# EXERCISE REQUIREMENTS:
Reproduce everything from the first line down to the line containing "ವಾದಿಸಲಾಗಿದೆ. ಇಂತಹ ನಿರ್ಣಾಯಕ", both ends included, with no change to any line.

# ENTRIES PROVIDED:
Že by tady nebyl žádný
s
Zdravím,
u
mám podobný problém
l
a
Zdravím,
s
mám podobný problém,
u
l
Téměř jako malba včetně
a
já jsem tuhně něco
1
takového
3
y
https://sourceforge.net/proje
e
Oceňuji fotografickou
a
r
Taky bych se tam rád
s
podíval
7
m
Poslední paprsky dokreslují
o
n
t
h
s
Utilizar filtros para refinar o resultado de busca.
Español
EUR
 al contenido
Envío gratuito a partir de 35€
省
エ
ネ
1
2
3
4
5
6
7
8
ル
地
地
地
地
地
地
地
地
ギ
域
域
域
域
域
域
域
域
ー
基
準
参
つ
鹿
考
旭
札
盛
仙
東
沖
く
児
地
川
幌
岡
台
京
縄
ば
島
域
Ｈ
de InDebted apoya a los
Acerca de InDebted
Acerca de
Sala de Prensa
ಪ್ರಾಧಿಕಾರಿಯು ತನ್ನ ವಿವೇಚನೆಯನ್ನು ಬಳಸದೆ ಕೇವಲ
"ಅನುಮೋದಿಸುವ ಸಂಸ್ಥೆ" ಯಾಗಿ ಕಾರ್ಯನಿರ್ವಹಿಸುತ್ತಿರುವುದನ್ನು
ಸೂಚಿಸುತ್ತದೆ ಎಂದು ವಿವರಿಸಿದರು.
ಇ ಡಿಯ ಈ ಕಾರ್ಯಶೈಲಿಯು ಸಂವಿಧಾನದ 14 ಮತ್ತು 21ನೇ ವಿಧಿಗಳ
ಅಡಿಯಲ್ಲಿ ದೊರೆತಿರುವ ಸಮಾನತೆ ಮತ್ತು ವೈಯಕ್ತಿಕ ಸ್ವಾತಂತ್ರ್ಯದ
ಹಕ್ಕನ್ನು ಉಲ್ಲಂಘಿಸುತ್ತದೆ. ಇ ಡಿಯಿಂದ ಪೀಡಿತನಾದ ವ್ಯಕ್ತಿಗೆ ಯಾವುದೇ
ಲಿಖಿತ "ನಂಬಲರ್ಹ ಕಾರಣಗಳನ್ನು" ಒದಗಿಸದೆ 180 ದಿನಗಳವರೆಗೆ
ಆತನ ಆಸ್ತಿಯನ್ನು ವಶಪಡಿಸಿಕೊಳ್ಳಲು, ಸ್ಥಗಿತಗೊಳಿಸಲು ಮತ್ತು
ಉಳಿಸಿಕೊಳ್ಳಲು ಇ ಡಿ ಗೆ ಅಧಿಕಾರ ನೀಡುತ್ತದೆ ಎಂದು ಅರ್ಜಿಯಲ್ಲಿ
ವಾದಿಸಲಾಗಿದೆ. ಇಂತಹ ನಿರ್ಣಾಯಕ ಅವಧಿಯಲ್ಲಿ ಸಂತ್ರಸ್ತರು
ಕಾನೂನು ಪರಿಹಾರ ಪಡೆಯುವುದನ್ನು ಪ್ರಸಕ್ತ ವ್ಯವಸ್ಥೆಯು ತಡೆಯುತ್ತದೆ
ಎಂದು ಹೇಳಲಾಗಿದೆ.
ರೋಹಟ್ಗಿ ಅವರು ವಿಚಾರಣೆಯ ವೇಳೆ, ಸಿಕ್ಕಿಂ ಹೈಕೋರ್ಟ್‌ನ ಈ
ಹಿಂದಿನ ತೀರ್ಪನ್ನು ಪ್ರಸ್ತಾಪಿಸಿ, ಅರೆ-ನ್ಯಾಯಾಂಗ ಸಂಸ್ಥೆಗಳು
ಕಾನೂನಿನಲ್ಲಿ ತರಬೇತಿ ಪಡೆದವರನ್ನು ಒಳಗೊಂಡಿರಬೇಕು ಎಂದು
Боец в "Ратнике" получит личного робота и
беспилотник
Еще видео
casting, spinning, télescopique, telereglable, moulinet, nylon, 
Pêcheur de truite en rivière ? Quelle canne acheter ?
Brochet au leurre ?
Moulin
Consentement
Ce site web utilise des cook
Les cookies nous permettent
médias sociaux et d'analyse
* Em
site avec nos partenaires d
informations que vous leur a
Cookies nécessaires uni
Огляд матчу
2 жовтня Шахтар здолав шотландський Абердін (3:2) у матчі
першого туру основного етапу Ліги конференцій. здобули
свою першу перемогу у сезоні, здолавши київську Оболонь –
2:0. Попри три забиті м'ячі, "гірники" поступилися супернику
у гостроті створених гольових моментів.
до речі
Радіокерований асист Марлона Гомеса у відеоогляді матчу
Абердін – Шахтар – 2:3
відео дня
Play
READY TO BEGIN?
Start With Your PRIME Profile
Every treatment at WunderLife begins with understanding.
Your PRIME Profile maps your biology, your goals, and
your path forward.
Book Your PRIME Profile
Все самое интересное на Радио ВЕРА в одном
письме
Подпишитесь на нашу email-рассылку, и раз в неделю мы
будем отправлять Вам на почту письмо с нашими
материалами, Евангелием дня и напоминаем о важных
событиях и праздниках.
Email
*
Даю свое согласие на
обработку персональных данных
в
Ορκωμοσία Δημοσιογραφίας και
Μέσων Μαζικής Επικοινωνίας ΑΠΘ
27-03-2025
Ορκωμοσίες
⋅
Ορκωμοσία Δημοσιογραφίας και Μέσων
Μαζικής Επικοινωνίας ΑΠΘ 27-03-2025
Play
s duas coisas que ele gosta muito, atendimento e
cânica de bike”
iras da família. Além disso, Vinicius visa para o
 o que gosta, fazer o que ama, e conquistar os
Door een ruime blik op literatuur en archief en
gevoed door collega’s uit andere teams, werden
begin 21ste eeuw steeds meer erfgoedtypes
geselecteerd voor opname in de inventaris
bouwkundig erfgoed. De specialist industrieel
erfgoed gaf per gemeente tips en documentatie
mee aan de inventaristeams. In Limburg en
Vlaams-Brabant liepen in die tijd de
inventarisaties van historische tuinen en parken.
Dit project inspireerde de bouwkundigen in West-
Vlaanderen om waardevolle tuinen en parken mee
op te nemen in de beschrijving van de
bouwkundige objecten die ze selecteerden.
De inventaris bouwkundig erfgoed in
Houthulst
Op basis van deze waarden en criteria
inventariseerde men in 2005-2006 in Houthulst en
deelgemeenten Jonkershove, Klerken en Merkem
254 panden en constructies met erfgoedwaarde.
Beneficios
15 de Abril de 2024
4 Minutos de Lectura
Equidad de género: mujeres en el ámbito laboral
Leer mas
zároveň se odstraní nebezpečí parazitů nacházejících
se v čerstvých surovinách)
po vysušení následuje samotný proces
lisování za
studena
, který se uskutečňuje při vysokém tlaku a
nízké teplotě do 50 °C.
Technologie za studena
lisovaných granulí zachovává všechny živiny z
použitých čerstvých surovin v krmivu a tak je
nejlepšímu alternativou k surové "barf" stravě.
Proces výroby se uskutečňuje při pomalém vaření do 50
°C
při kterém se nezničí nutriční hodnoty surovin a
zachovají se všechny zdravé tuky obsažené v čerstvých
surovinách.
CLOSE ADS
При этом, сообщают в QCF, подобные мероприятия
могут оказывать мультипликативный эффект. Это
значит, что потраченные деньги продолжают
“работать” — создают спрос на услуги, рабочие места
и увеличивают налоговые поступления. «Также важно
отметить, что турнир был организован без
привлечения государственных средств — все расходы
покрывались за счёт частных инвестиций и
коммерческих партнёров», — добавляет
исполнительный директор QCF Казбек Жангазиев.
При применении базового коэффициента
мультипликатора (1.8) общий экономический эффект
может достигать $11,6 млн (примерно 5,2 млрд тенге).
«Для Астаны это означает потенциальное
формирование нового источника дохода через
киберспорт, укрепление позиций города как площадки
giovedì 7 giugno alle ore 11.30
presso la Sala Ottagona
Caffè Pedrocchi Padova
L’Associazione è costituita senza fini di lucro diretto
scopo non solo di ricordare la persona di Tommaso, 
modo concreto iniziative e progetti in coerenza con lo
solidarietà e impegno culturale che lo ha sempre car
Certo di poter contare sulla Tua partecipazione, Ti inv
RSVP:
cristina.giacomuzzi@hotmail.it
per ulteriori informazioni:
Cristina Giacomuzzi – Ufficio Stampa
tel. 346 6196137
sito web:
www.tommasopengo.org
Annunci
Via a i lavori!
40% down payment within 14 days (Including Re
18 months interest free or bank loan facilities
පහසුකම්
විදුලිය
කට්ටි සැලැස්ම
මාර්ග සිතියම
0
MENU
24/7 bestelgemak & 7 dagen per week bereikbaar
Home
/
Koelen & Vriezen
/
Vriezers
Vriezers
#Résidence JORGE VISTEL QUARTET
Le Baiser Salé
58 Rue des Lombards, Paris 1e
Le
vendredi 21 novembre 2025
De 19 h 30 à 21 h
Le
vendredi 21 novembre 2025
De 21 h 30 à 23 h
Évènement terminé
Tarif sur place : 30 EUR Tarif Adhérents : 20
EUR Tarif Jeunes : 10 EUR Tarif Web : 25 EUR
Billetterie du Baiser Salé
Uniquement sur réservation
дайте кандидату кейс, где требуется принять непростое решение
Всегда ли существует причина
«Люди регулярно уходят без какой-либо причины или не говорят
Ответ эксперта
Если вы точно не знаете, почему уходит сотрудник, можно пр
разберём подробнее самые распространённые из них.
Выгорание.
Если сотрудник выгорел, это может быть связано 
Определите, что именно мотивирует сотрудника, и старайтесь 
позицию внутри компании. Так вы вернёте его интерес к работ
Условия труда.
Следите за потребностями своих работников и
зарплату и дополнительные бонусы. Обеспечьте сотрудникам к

# RESPONSE:
Že by tady nebyl žádný
s
Zdravím,
u
mám podobný problém
l
a
Zdravím,
s
mám podobný problém,
u
l
Téměř jako malba včetně
a
já jsem tuhně něco
1
takového
3
y
https://sourceforge.net/proje
e
Oceňuji fotografickou
a
r
Taky bych se tam rád
s
podíval
7
m
Poslední paprsky dokreslují
o
n
t
h
s
Utilizar filtros para refinar o resultado de busca.
Español
EUR
 al contenido
Envío gratuito a partir de 35€
省
エ
ネ
1
2
3
4
5
6
7
8
ル
地
地
地
地
地
地
地
地
ギ
域
域
域
域
域
域
域
域
ー
基
準
参
つ
鹿
考
旭
札
盛
仙
東
沖
く
児
地
川
幌
岡
台
京
縄
ば
島
域
Ｈ
de InDebted apoya a los
Acerca de InDebted
Acerca de
Sala de Prensa
ಪ್ರಾಧಿಕಾರಿಯು ತನ್ನ ವಿವೇಚನೆಯನ್ನು ಬಳಸದೆ ಕೇವಲ
"ಅನುಮೋದಿಸುವ ಸಂಸ್ಥೆ" ಯಾಗಿ ಕಾರ್ಯನಿರ್ವಹಿಸುತ್ತಿರುವುದನ್ನು
ಸೂಚಿಸುತ್ತದೆ ಎಂದು ವಿವರಿಸಿದರು.
ಇ ಡಿಯ ಈ ಕಾರ್ಯಶೈಲಿಯು ಸಂವಿಧಾನದ 14 ಮತ್ತು 21ನೇ ವಿಧಿಗಳ
ಅಡಿಯಲ್ಲಿ ದೊರೆತಿರುವ ಸಮಾನತೆ ಮತ್ತು ವೈಯಕ್ತಿಕ ಸ್ವಾತಂತ್ರ್ಯದ
ಹಕ್ಕನ್ನು ಉಲ್ಲಂಘಿಸುತ್ತದೆ. ಇ ಡಿಯಿಂದ ಪೀಡಿತನಾದ ವ್ಯಕ್ತಿಗೆ ಯಾವುದೇ
ಲಿಖಿತ "ನಂಬಲರ್ಹ ಕಾರಣಗಳನ್ನು" ಒದಗಿಸದೆ 180 ದಿನಗಳವರೆಗೆ
ಆತನ ಆಸ್ತಿಯನ್ನು ವಶಪಡಿಸಿಕೊಳ್ಳಲು, ಸ್ಥಗಿತಗೊಳಿಸಲು ಮತ್ತು
ಉಳಿಸಿಕೊಳ್ಳಲು ಇ ಡಿ ಗೆ ಅಧಿಕಾರ ನೀಡುತ್ತದೆ ಎಂದು ಅರ್ಜಿಯಲ್ಲಿ
ವಾದಿಸಲಾಗಿದೆ. ಇಂತಹ ನಿರ್ಣಾಯಕ ಅವಧಿಯಲ್ಲಿ ಸಂತ್ರಸ್ತರು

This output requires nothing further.